Chapter I #Eyl is Me# [Goo Sa Rang POV]

Apakah kau percaya dengan surga? Percayakah kau dengan sesuatu yang di sebut dengan keajaiban? Jika tidak berarti kau adalah salah satu manusia bodoh yang hidup di bumi. Ah, tidak bukan berarti aku adalah manusia pintar dan berhak menilai orang lain bodoh. Karena pada nyatanya aku adalah seorang malaikat yang hidup di dunia. Di bumi, tempat di mana semua manusia serakah dan manusia baik bercampur menjadi satu. Lalu, senangkah aku menjadi malaikat? Jawabannya tidak.

Ada banyak peraturan, banyak hal yang harus di selaraskan di sepanjang kehidupanku sebagai malaikat.

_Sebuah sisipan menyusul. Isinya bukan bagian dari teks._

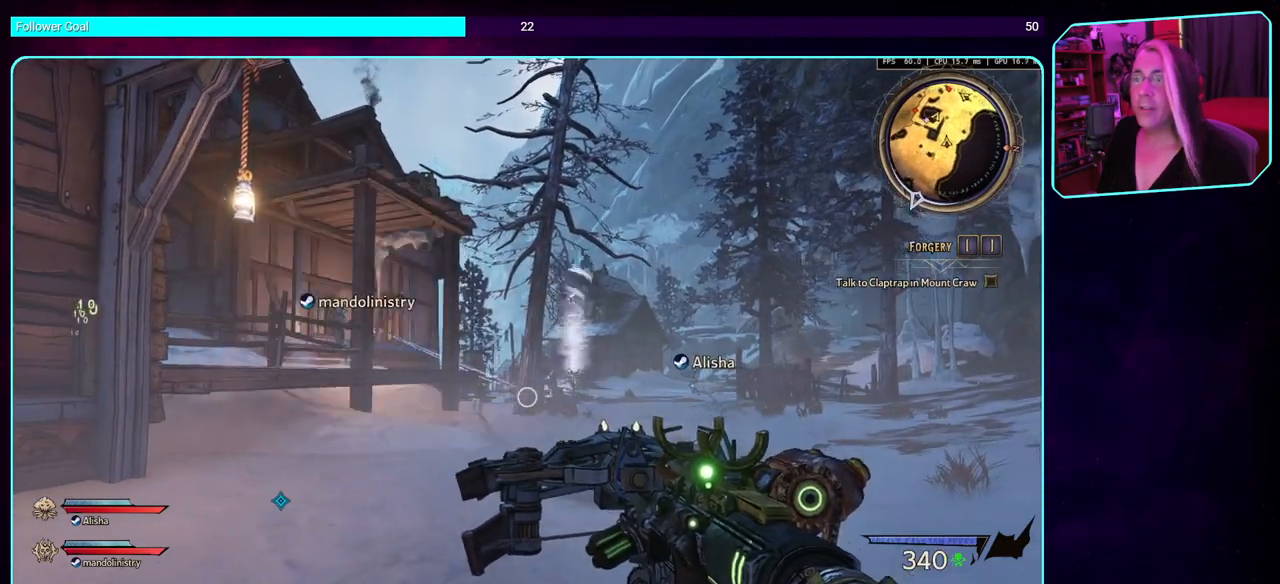
{"keys": ["d", "w"], "mouse": [], "events": []}
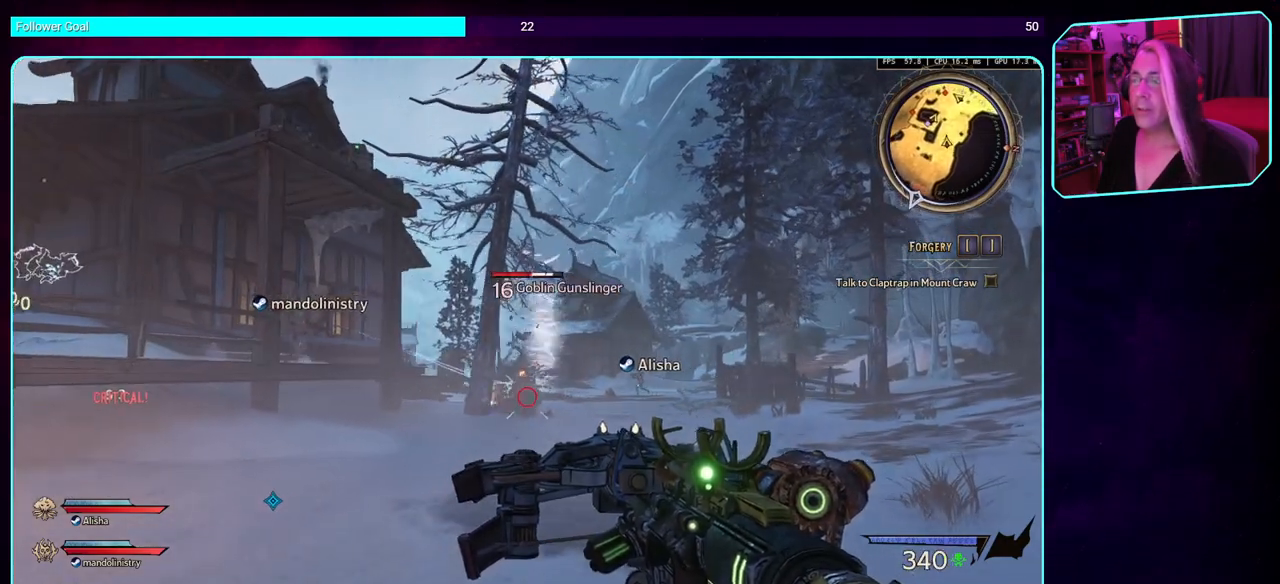
{"keys": ["d", "w"], "mouse": [], "events": []}
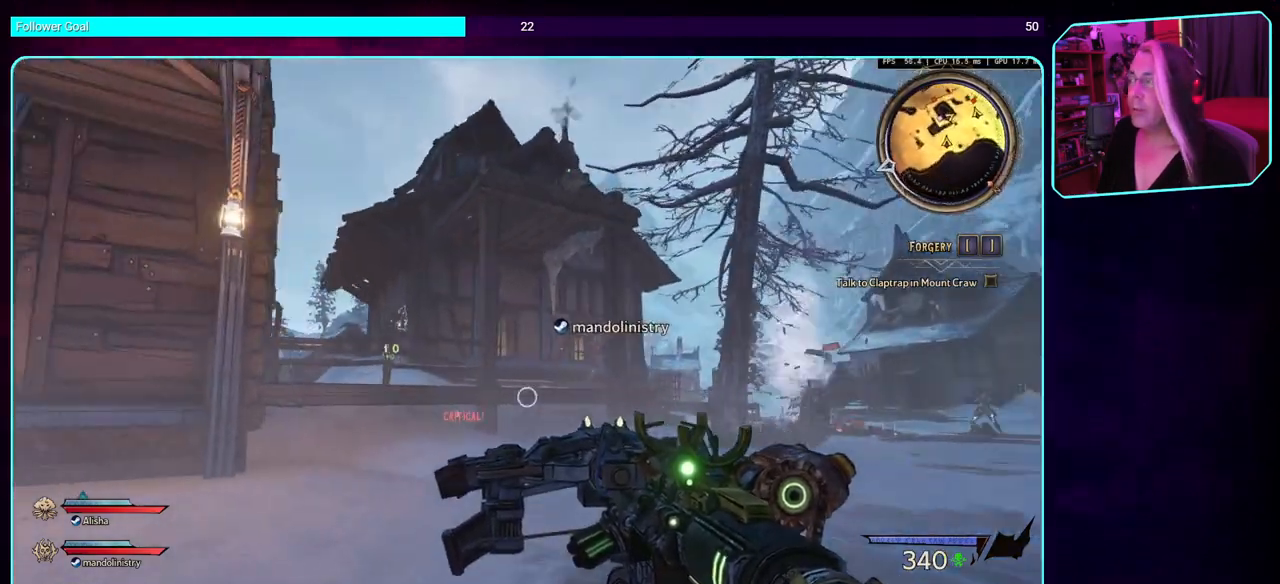
{"keys": [], "mouse": [], "events": [[183, "w", "up"], [200, "d", "up"]]}
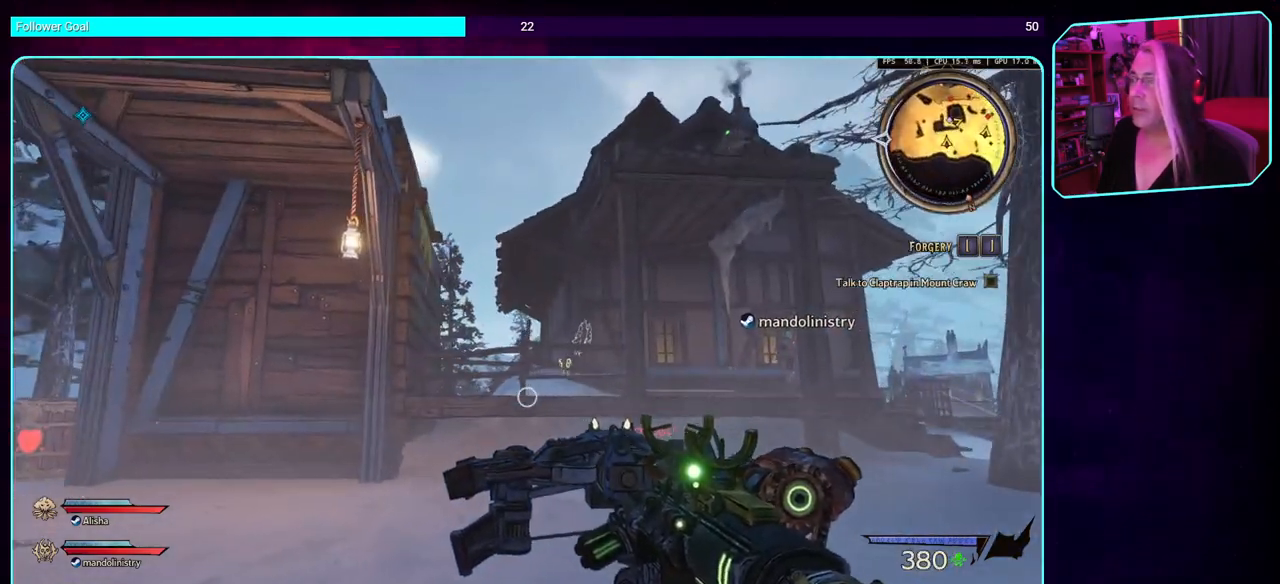
{"keys": ["d", "w"], "mouse": [], "events": [[200, "d", "down"], [300, "w", "down"]]}
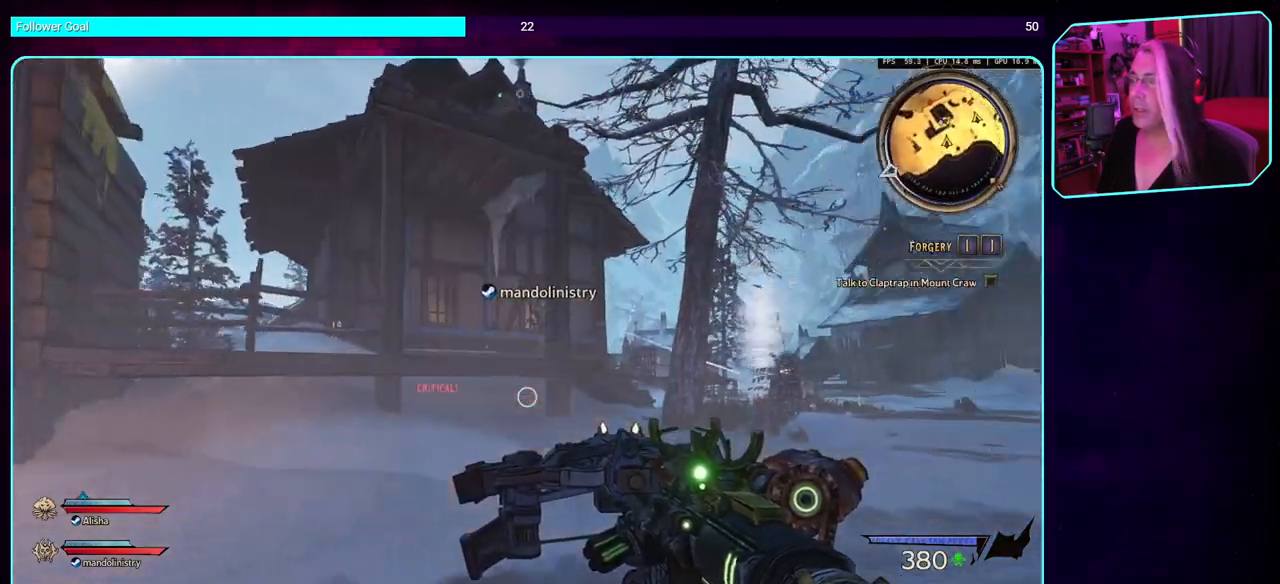
{"keys": ["d", "w"], "mouse": [], "events": []}
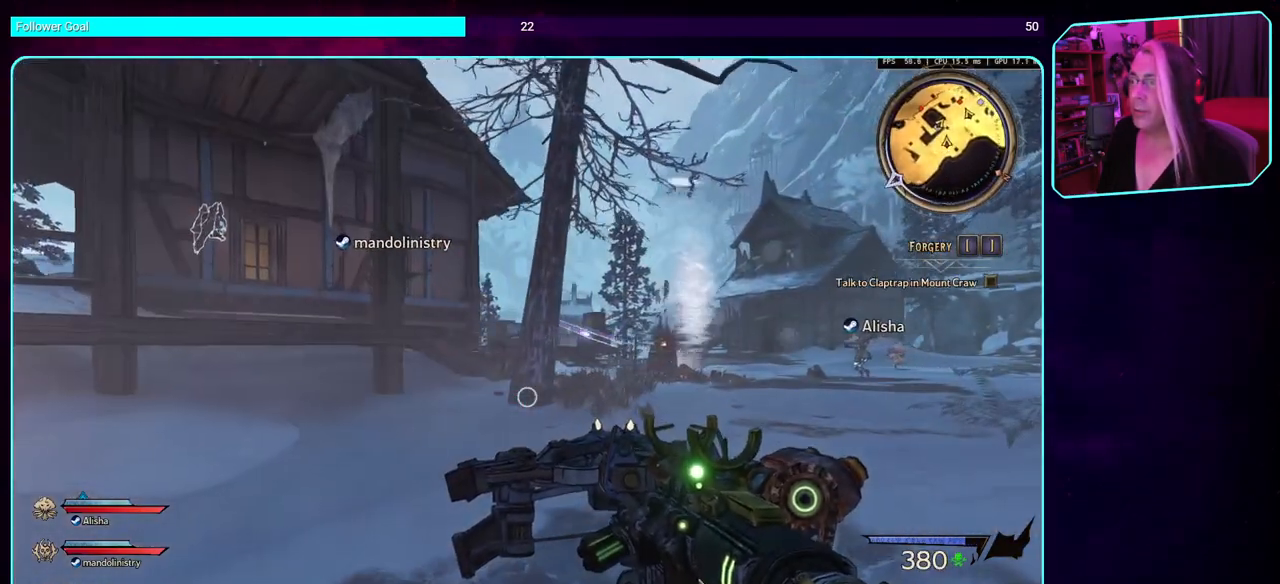
{"keys": ["d", "w"], "mouse": [], "events": []}
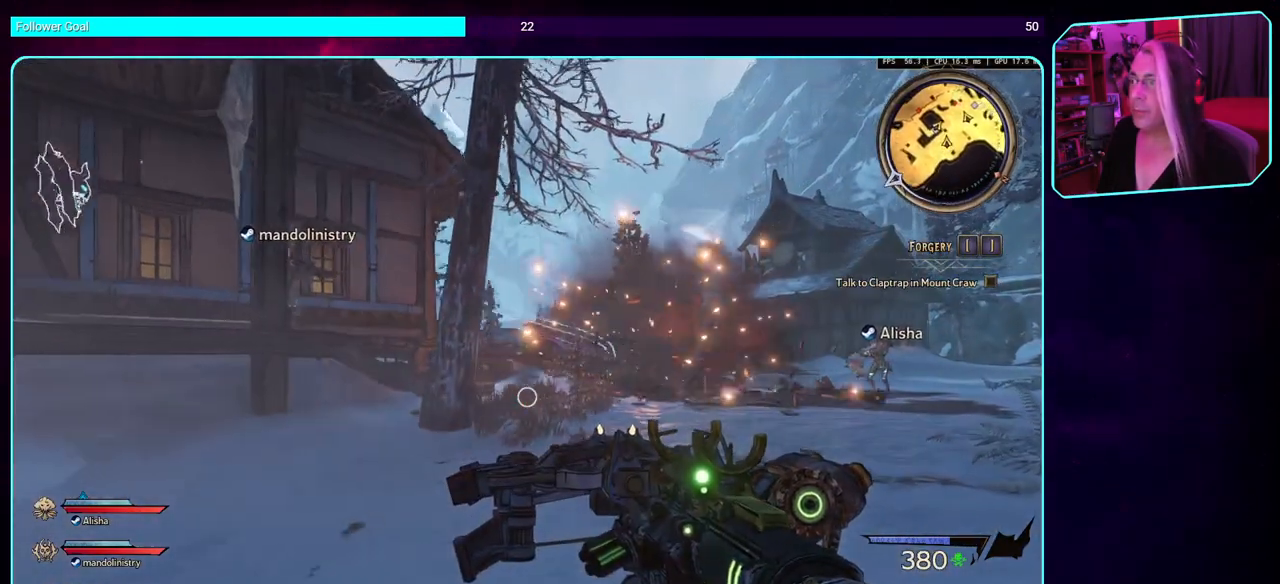
{"keys": ["d", "w"], "mouse": [], "events": []}
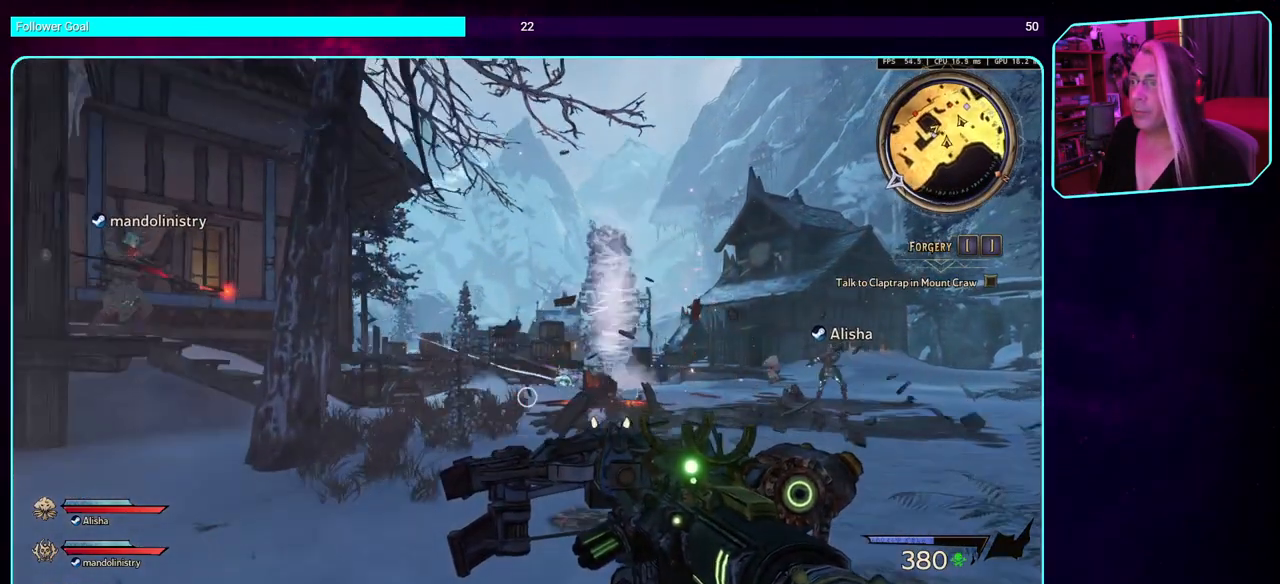
{"keys": ["d"], "mouse": [], "events": [[500, "w", "up"]]}
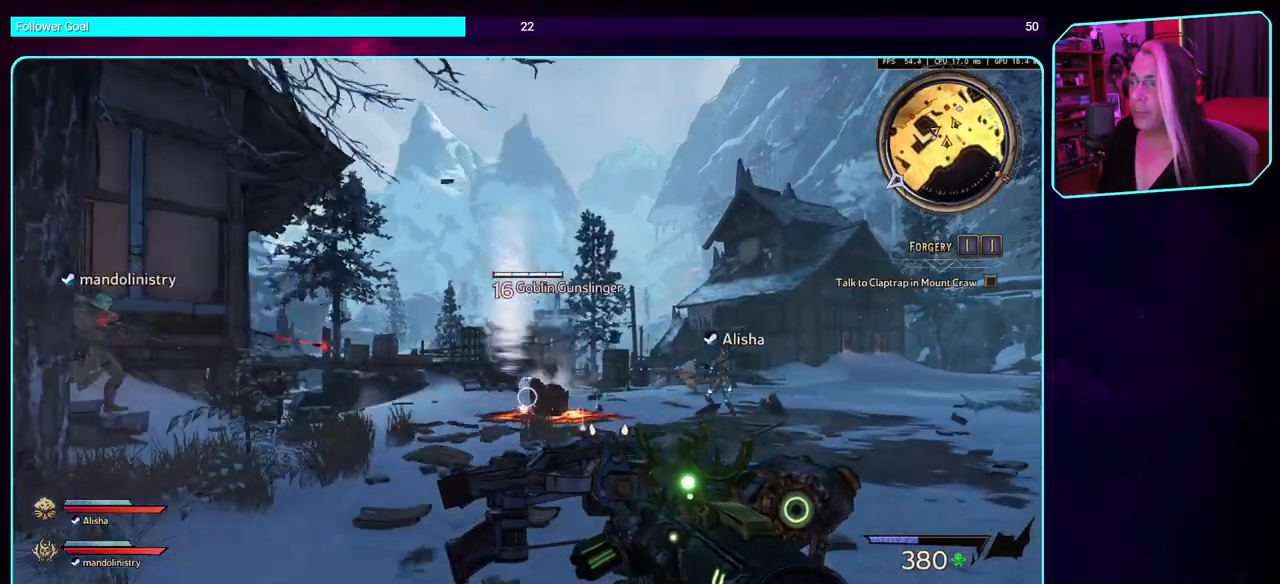
{"keys": [], "mouse": ["left"], "events": [[83, "d", "up"], [217, "mouse_left", "down"]]}
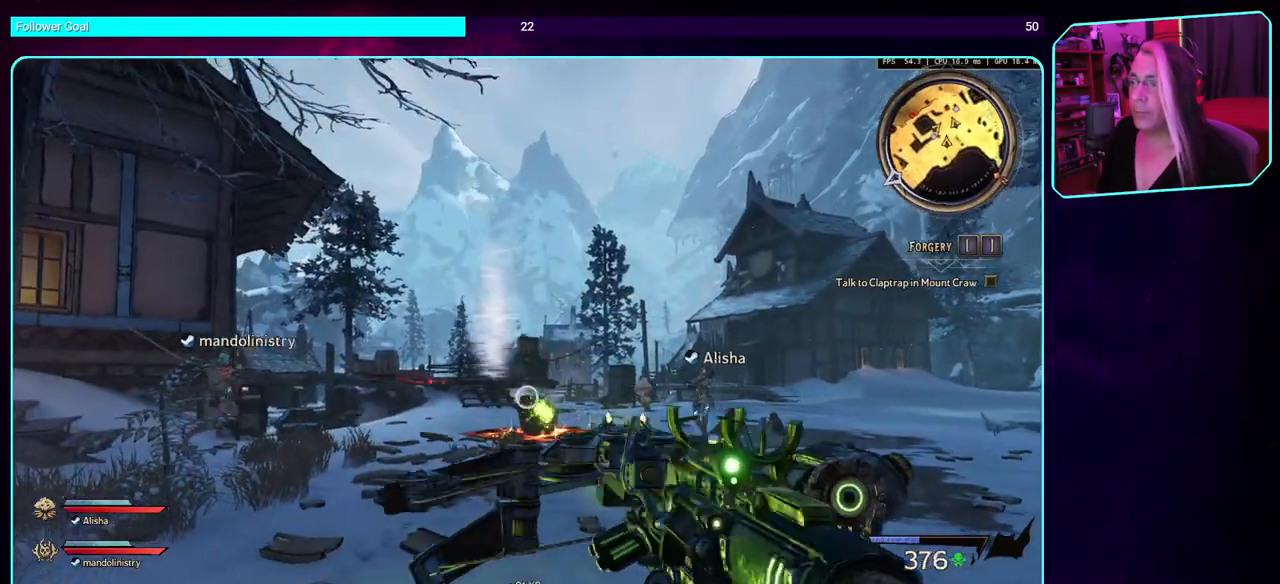
{"keys": ["d", "w"], "mouse": ["left"], "events": [[317, "d", "down"], [417, "w", "down"]]}
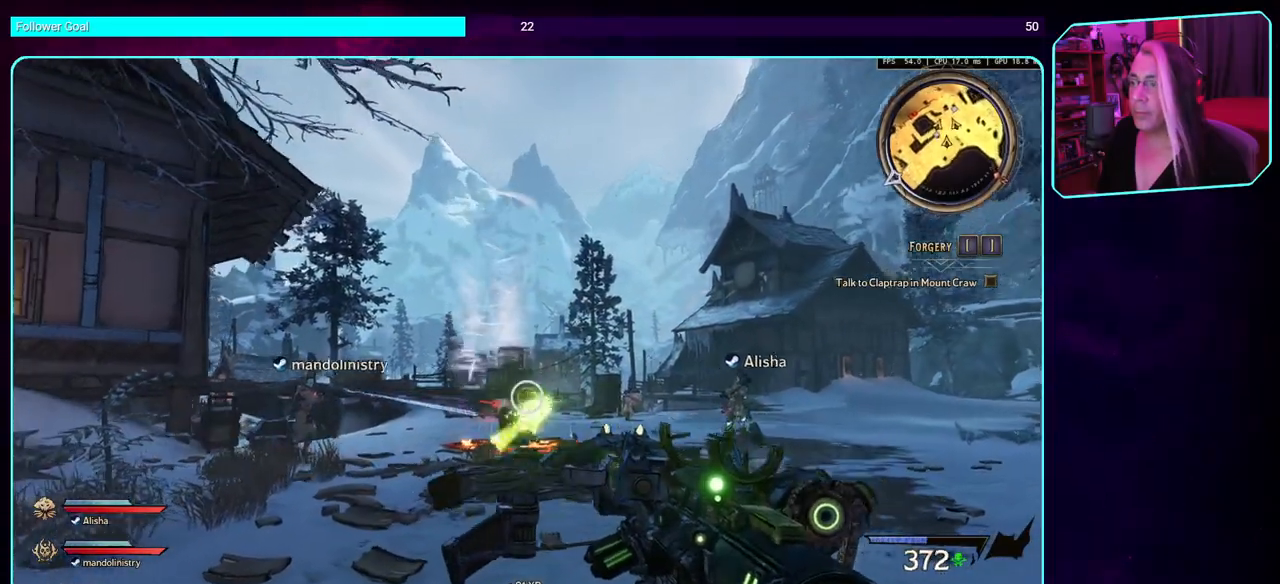
{"keys": ["d", "w"], "mouse": ["left"], "events": []}
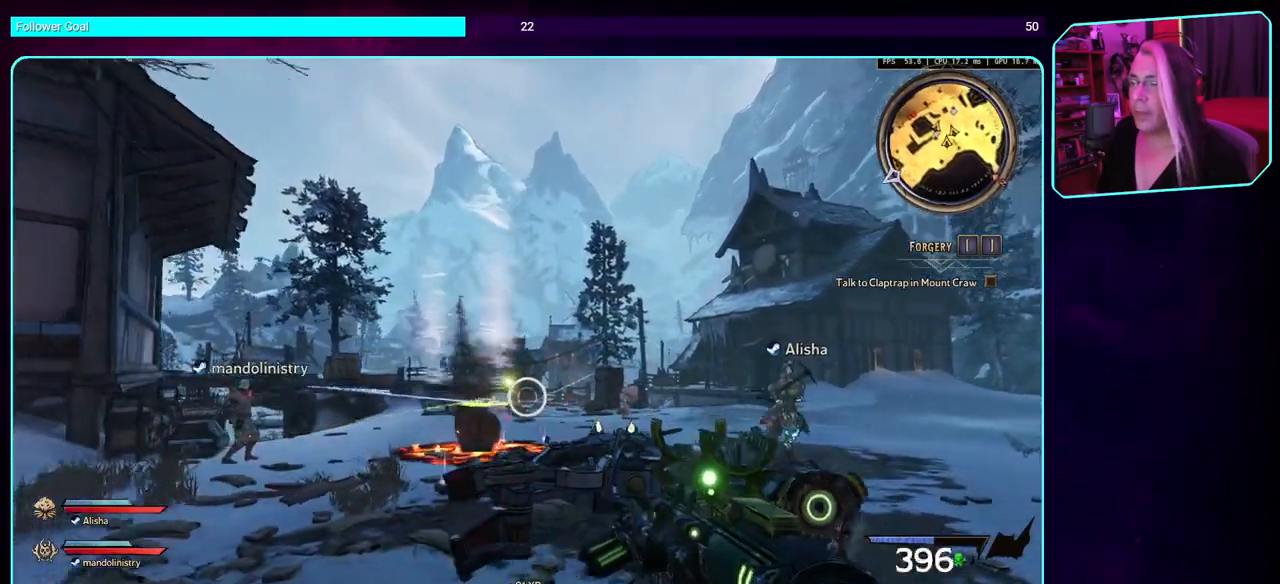
{"keys": ["d", "w"], "mouse": ["left"], "events": []}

Dan sayangnya aku bukanlah malaikat yang mampu menyeimbangkan hidupku sendiri dengan baik. Mungkin, aku tidak pantas menjadi bagian dari makhluk bersayap putih itu. Yah, setidaknya aku masih memiliki sayap sekalipun sayapku rapuh.

Sayapku tak memiliki kekuatan. Tidak cukup kuat untuk bertahan di surga, membuatku di usir dan pergi ke bumi melaksanakan tugasku. Tugas mencabut nyawa manusia. Aku suka? Tidak sama sekali. Itu menyebalkan, rasanya ada yang hilang atau sesuatu yang menyayat menusuk hatiku. Ku akui aku bukanlah malaikat yang berhati lembut, aku lebih bersikap tidak peduli pada apapun. Tapi sayangnya mencabut nyawa manusia adalah hal yang paling ku pedulikan. Lebih dari hidupku sendiri mungkin.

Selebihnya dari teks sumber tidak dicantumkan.